All very new to Forums so looking forward to starting here today!

I have recently bought a MK1 Audi TT 1.8T. I have bought this solely for track use (mainly Castle Combe as just 20 mins away)

Looking for plenty of advise and help in making sure my TT reaches its full potential.

Thanks


----------



## Hoggy (May 8, 2002)

Hi mountbattencars, Welcome to the TTF..
I believe it will take lots of £££s to make the TT into a decent track car, but hope it all goes well.
Hoggy.


----------



## mountbattencars (Jan 17, 2014)

thanks Hoggy

I have been advised to concentrate more on the handling and braking than the speed as it can get very expensive to get much more than 300 bhp without serious expense? Any obvious or cheap mods that are a must?


----------



## corradoman (Sep 11, 2010)

The obvious ones are arb`s, brake upgrades, decent shocks and springs, adjustable tie bars, if lowering, and a 4 wheel alignment and decent tyres, i think you will have to spend some serious cash to get the TT to be a serious contender as a Track car, there must be some owners on here that have done it though, Decent arb`s and cookbot bushes or defcons would be my first port of call as the TT has a bad tendency to understeer and roll about a lot


----------



## YELLOW_TT (Feb 25, 2004)

Welcome


----------



## mountbattencars (Jan 17, 2014)

Sorry if i sound stupid but what are arb's?


----------



## neilc (Aug 8, 2011)

mountbattencars said:


> Hi All
> 
> All very new to Forums so looking forward to starting here today!
> 
> ...


Really the wrong car for sole track use. Much much better as a road car. A Clio 182 would much more suitable for track use as it's light , quick and agile. The TT will need LOTSof work for track work.


----------



## Ayaz (Oct 17, 2013)

mountbattencars said:


> Sorry if i sound stupid but what are arb's?


ARB - Anti Roll Bar

Welcome mate..
I've just invested in some H&R arb's but I believe a lot of others upgrade to Whiteline, Neuspeed or even ones off the Golf R32's depending on your budget of course


----------



## mountbattencars (Jan 17, 2014)

thanks for the comments and points, can anyone advise on the best Anti Roll bars? is it advisable to have upper and lower front ARB? or is this not possible?


----------



## V6RUL (May 28, 2009)

mountbattencars said:


> thanks for the comments and points, can anyone advise on the best Anti Roll bars? is it advisable to have upper and lower front ARB? or is this not possible?

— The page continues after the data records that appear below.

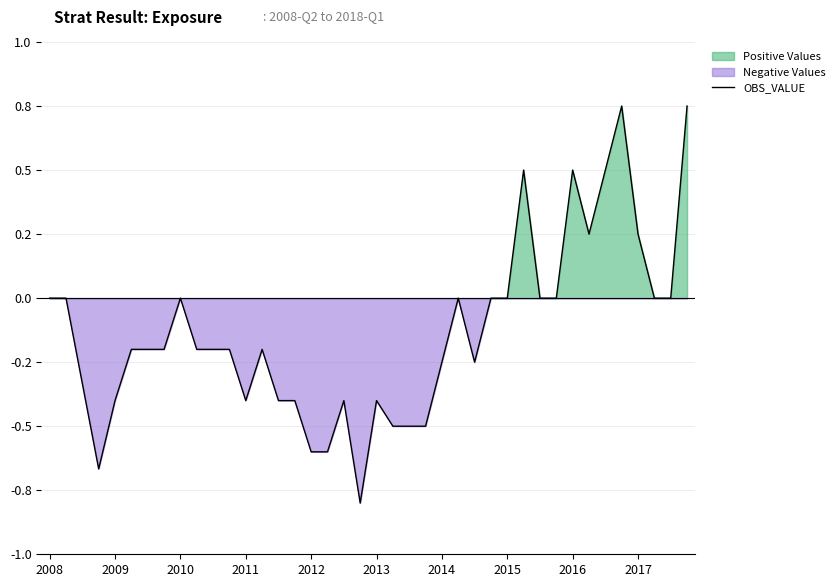

The value at 27 is 0.5. True or false?

False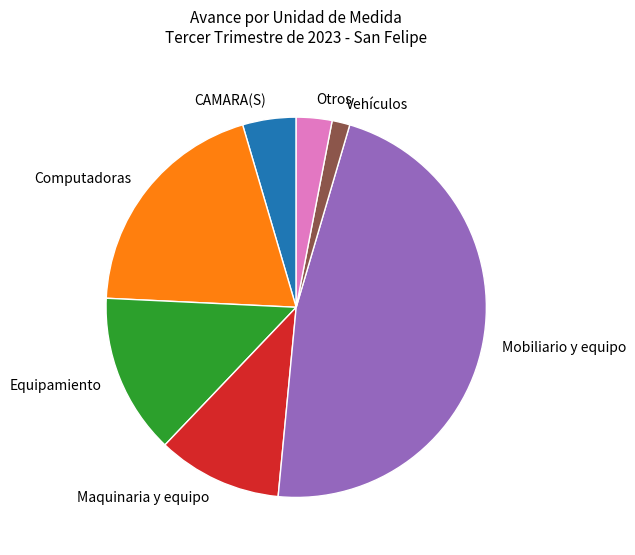

Do CAMARA(S) and Mobiliario y equipo together represent more than half of the pie?

Yes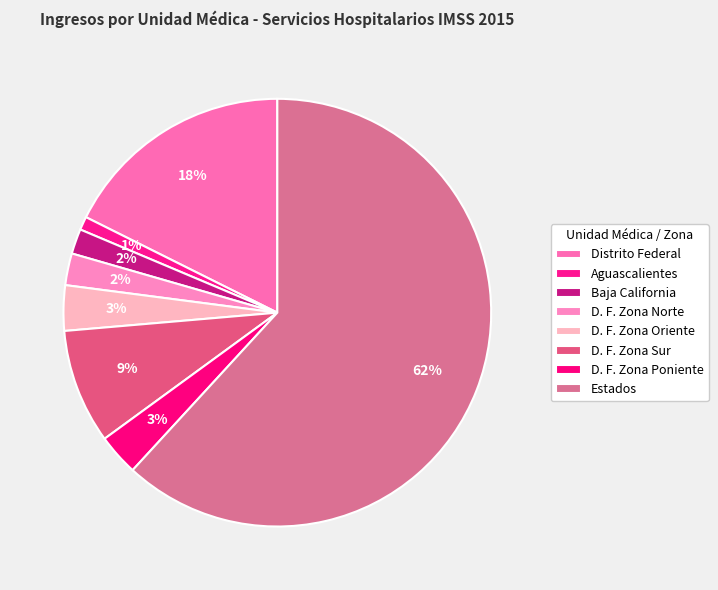

Is Aguascalientes the majority of the pie?

No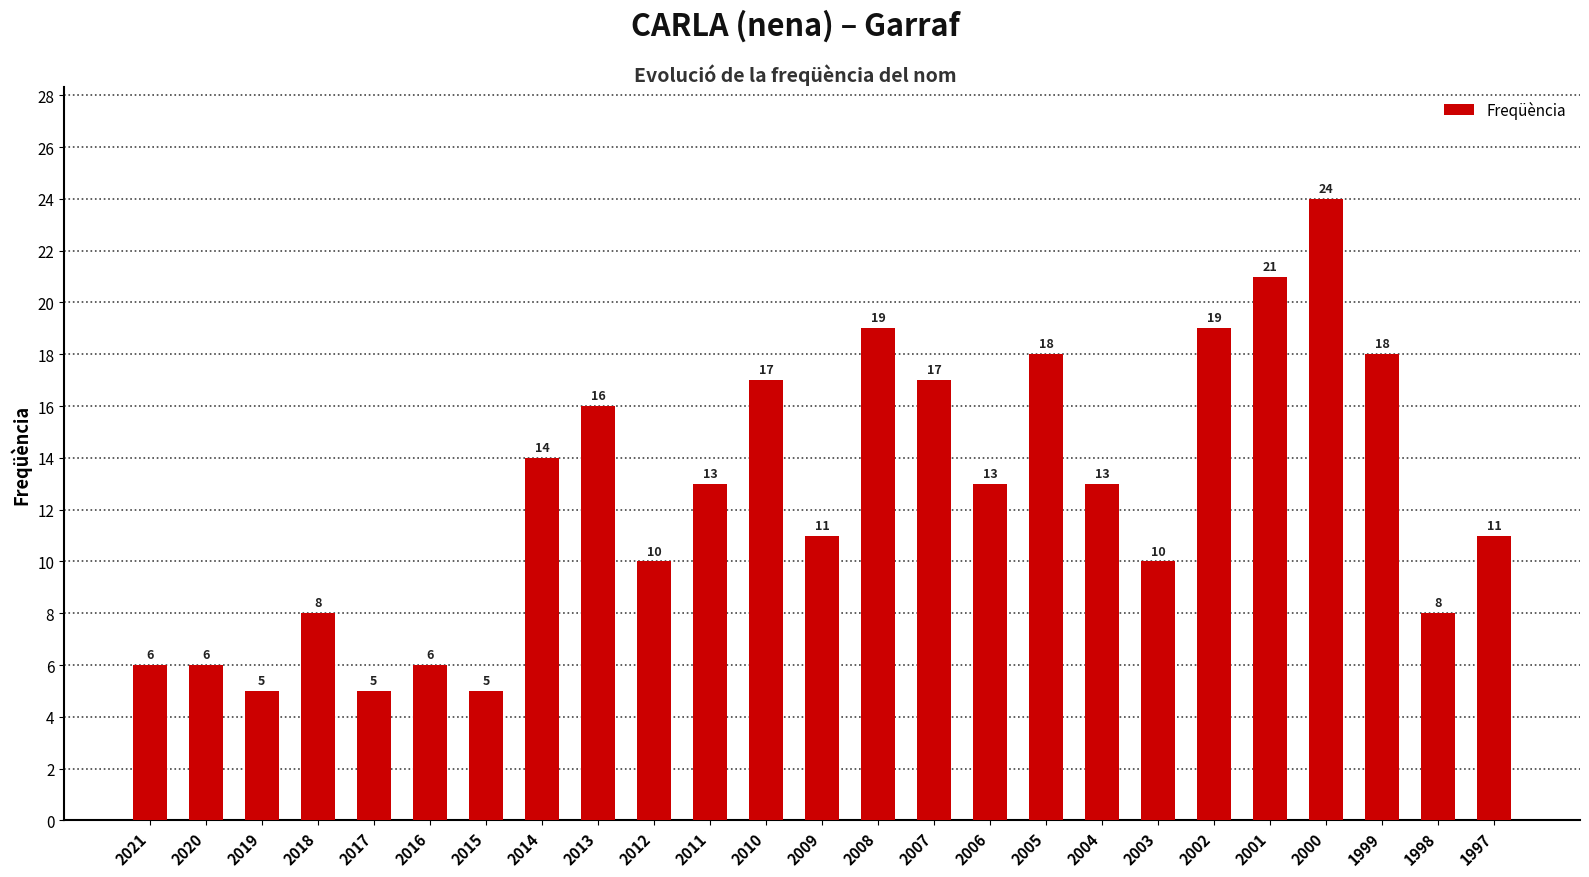

What is the change in value from 2001 to 1998?

-13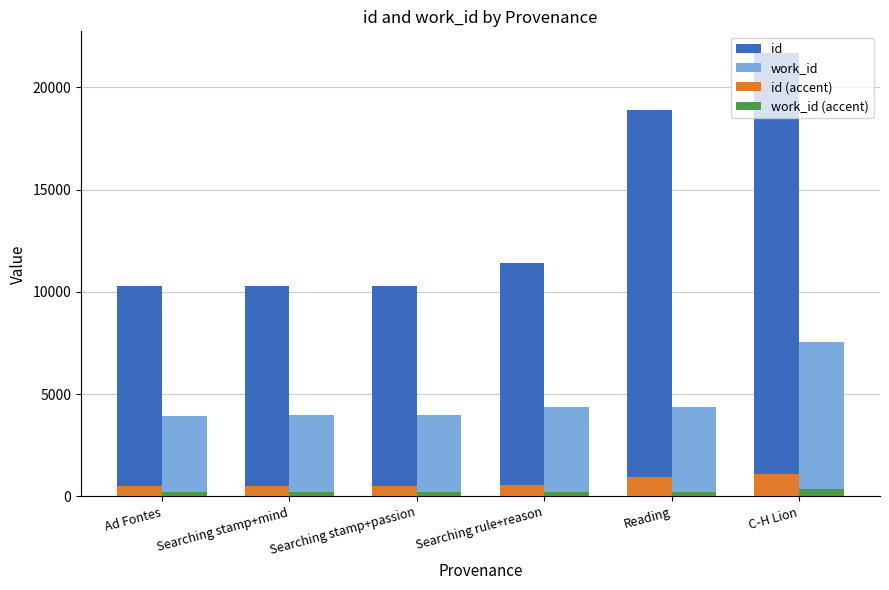

What is the lowest value of the id series?

10279.0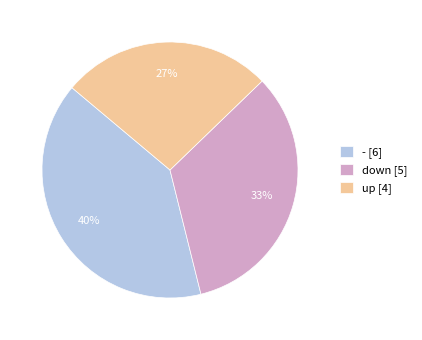

Approximately how many times larger is the value at - compared to down?

1.2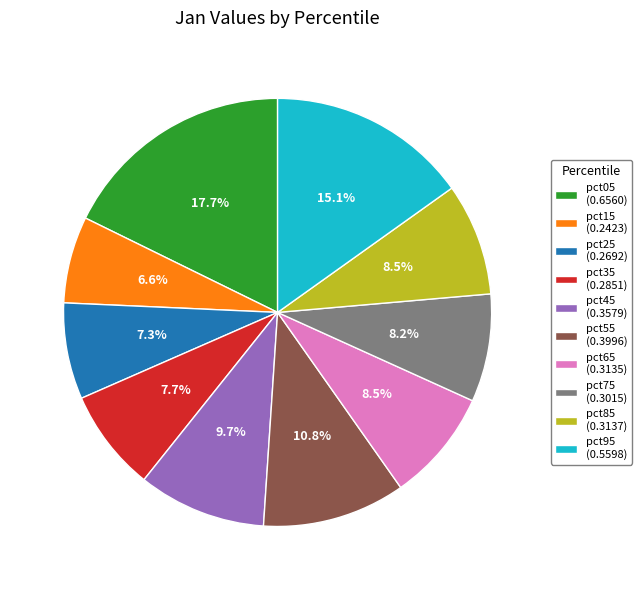

How many segments does this pie chart have?

10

Sorry bud..but you either have none or front/back not available in top and bottom fitment on this model of automobile..
Steve


----------



## Ayaz (Oct 17, 2013)

mountbattencars said:


> thanks for the comments and points, can anyone advise on the best Anti Roll bars? is it advisable to have upper and lower front ARB? or is this not possible?


Have a read mate:
http://www.wak-tt.com/mods/arb/arb.htm


----------